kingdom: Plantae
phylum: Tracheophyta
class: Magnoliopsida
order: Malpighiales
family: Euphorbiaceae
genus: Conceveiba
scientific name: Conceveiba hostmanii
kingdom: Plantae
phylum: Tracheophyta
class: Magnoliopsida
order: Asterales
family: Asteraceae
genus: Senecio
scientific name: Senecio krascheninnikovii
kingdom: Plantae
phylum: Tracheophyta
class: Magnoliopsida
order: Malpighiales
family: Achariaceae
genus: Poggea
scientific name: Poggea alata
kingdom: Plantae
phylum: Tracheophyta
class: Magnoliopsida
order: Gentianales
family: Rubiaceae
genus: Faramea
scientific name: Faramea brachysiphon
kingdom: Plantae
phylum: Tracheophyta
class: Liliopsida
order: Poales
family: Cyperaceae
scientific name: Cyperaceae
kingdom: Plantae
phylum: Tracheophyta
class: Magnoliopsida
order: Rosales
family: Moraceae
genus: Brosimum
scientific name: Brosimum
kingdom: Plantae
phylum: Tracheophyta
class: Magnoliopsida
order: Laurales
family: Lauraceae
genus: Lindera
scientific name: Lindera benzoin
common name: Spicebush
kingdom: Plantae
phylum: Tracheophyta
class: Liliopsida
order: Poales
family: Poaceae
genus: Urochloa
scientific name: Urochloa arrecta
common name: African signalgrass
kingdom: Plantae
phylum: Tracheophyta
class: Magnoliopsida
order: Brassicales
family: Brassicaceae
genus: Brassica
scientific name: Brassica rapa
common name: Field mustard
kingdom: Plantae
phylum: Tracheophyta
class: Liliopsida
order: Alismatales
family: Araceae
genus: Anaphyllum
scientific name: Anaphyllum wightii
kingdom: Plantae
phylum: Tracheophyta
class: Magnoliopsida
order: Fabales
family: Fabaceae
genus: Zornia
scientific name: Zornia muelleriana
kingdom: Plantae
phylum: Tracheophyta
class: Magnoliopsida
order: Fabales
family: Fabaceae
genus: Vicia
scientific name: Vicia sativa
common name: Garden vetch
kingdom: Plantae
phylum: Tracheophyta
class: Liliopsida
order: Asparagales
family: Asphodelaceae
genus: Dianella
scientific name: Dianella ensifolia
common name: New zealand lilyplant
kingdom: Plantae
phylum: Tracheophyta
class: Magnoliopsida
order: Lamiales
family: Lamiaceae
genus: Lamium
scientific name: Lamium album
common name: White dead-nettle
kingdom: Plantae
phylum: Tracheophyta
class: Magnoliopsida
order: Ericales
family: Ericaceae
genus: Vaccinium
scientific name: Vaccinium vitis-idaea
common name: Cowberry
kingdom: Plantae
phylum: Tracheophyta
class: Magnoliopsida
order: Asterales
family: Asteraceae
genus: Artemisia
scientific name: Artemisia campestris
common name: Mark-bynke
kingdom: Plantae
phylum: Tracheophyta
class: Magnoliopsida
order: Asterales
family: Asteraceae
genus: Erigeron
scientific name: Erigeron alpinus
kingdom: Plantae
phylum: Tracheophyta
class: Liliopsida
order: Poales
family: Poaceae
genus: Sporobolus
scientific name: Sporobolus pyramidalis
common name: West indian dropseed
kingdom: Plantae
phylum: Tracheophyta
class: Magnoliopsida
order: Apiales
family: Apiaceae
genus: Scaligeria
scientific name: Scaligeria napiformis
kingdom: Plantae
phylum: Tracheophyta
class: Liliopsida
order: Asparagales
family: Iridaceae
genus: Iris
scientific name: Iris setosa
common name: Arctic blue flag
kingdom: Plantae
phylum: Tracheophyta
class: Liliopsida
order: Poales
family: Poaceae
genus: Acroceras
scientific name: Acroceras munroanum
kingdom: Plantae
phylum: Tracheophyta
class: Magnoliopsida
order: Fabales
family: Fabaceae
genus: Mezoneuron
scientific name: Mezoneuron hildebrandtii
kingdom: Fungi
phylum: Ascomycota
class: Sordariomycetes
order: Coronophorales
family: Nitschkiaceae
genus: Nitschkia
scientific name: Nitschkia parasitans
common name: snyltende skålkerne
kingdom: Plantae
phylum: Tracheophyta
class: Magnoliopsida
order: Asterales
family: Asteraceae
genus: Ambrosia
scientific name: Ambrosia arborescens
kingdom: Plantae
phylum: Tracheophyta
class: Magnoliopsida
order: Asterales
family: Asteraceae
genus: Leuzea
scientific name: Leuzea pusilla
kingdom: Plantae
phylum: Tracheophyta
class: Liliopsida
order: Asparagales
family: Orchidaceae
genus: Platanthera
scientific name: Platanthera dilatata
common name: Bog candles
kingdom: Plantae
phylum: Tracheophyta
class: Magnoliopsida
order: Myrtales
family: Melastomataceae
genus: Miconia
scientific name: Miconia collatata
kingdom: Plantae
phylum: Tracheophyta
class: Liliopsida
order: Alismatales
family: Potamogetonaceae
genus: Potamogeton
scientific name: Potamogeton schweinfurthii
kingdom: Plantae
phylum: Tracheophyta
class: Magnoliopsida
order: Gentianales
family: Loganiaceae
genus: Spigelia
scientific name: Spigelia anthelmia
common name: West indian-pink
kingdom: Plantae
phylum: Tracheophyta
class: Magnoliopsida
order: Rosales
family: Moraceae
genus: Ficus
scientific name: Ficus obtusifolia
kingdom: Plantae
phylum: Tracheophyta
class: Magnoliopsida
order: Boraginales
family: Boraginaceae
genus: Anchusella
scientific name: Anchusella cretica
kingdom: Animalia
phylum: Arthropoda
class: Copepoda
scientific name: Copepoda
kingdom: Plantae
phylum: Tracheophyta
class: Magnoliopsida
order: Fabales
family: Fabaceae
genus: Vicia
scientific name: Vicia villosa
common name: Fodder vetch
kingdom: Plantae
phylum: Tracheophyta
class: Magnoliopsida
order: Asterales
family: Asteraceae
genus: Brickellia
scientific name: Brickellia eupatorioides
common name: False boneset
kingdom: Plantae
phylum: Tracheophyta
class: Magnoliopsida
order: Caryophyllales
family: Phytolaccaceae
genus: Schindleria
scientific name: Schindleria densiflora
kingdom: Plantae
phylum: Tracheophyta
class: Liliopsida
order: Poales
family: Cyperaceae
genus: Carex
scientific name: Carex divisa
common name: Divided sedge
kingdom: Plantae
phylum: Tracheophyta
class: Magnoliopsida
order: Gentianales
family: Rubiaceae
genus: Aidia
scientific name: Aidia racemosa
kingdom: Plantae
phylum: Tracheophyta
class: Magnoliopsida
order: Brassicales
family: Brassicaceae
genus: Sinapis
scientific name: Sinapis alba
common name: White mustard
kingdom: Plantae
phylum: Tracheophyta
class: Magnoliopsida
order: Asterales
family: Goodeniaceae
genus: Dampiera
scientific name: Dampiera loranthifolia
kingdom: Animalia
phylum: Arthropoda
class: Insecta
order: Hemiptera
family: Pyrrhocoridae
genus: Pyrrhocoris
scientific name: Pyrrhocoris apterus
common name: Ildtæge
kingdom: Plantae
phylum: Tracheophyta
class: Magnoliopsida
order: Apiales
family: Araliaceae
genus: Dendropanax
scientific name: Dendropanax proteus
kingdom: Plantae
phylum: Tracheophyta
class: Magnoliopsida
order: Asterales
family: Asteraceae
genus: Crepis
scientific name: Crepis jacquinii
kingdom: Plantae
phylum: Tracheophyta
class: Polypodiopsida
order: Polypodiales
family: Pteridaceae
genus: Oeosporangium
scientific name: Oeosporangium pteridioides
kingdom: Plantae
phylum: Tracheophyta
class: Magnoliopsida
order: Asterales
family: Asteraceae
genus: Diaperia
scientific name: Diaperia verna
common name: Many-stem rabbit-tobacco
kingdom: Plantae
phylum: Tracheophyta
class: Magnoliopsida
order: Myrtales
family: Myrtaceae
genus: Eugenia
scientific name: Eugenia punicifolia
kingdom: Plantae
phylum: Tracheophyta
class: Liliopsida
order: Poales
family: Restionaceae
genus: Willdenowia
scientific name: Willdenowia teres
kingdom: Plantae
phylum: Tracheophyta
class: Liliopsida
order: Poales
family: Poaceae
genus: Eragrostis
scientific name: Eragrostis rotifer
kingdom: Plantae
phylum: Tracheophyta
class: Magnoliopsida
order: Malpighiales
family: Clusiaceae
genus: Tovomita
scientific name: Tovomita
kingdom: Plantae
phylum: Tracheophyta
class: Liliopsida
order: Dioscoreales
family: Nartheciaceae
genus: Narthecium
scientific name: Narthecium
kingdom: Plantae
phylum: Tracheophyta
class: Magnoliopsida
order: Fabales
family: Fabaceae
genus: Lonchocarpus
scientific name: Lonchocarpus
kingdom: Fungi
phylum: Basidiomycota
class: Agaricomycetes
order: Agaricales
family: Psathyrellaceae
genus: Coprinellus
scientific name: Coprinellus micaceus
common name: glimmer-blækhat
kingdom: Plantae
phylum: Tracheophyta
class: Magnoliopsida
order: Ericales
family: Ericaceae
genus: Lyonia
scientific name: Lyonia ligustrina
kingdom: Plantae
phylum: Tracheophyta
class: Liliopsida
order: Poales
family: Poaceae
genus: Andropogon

#### YOUR OBJECTIVE
Set down, unchanged, every line of the data above, from its first line down through the line containing "common name: New zealand lilyplant", inclusive.

#### ANSWER BELOW
kingdom: Plantae
phylum: Tracheophyta
class: Magnoliopsida
order: Malpighiales
family: Euphorbiaceae
genus: Conceveiba
scientific name: Conceveiba hostmanii
kingdom: Plantae
phylum: Tracheophyta
class: Magnoliopsida
order: Asterales
family: Asteraceae
genus: Senecio
scientific name: Senecio krascheninnikovii
kingdom: Plantae
phylum: Tracheophyta
class: Magnoliopsida
order: Malpighiales
family: Achariaceae
genus: Poggea
scientific name: Poggea alata
kingdom: Plantae
phylum: Tracheophyta
class: Magnoliopsida
order: Gentianales
family: Rubiaceae
genus: Faramea
scientific name: Faramea brachysiphon
kingdom: Plantae
phylum: Tracheophyta
class: Liliopsida
order: Poales
family: Cyperaceae
scientific name: Cyperaceae
kingdom: Plantae
phylum: Tracheophyta
class: Magnoliopsida
order: Rosales
family: Moraceae
genus: Brosimum
scientific name: Brosimum
kingdom: Plantae
phylum: Tracheophyta
class: Magnoliopsida
order: Laurales
family: Lauraceae
genus: Lindera
scientific name: Lindera benzoin
common name: Spicebush
kingdom: Plantae
phylum: Tracheophyta
class: Liliopsida
order: Poales
family: Poaceae
genus: Urochloa
scientific name: Urochloa arrecta
common name: African signalgrass
kingdom: Plantae
phylum: Tracheophyta
class: Magnoliopsida
order: Brassicales
family: Brassicaceae
genus: Brassica
scientific name: Brassica rapa
common name: Field mustard
kingdom: Plantae
phylum: Tracheophyta
class: Liliopsida
order: Alismatales
family: Araceae
genus: Anaphyllum
scientific name: Anaphyllum wightii
kingdom: Plantae
phylum: Tracheophyta
class: Magnoliopsida
order: Fabales
family: Fabaceae
genus: Zornia
scientific name: Zornia muelleriana
kingdom: Plantae
phylum: Tracheophyta
class: Magnoliopsida
order: Fabales
family: Fabaceae
genus: Vicia
scientific name: Vicia sativa
common name: Garden vetch
kingdom: Plantae
phylum: Tracheophyta
class: Liliopsida
order: Asparagales
family: Asphodelaceae
genus: Dianella
scientific name: Dianella ensifolia
common name: New zealand lilyplant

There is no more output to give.